Transcribe the entire listing, keeping each word as it is.

○ ○ ○ ○ ○ ○ ○

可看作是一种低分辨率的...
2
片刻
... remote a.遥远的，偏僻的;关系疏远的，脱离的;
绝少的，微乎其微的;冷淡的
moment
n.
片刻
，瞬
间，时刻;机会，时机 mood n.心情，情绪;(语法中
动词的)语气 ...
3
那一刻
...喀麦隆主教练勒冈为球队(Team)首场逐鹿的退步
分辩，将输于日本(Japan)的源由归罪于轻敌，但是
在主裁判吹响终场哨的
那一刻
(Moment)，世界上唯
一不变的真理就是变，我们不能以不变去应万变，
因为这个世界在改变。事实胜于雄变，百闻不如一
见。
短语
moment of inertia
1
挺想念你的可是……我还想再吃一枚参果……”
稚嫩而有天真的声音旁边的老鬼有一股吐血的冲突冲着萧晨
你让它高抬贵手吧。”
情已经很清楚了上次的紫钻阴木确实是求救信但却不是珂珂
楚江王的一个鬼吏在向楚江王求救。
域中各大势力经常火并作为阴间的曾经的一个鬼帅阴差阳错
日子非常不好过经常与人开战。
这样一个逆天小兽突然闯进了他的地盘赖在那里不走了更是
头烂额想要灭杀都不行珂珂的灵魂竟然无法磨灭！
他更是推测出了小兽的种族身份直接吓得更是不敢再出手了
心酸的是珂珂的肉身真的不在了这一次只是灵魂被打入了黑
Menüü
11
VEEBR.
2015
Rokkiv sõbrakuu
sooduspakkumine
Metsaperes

○ ○ ○ ○ ○ ○ ○

• _Written solution_:
可看作是一种低分辨率的...
2
片刻
... remote a.遥远的，偏僻的;关系疏远的，脱离的;
绝少的，微乎其微的;冷淡的
moment
n.
片刻
，瞬
间，时刻;机会，时机 mood n.心情，情绪;(语法中
动词的)语气 ...
3
那一刻
...喀麦隆主教练勒冈为球队(Team)首场逐鹿的退步
分辩，将输于日本(Japan)的源由归罪于轻敌，但是
在主裁判吹响终场哨的
那一刻
(Moment)，世界上唯
一不变的真理就是变，我们不能以不变去应万变，
因为这个世界在改变。事实胜于雄变，百闻不如一
见。
短语
moment of inertia
1
挺想念你的可是……我还想再吃一枚参果……”
稚嫩而有天真的声音旁边的老鬼有一股吐血的冲突冲着萧晨
你让它高抬贵手吧。”
情已经很清楚了上次的紫钻阴木确实是求救信但却不是珂珂
楚江王的一个鬼吏在向楚江王求救。
域中各大势力经常火并作为阴间的曾经的一个鬼帅阴差阳错
日子非常不好过经常与人开战。
这样一个逆天小兽突然闯进了他的地盘赖在那里不走了更是
头烂额想要灭杀都不行珂珂的灵魂竟然无法磨灭！
他更是推测出了小兽的种族身份直接吓得更是不敢再出手了
心酸的是珂珂的肉身真的不在了这一次只是灵魂被打入了黑
Menüü
11
VEEBR.
2015
Rokkiv sõbrakuu
sooduspakkumine
Metsaperes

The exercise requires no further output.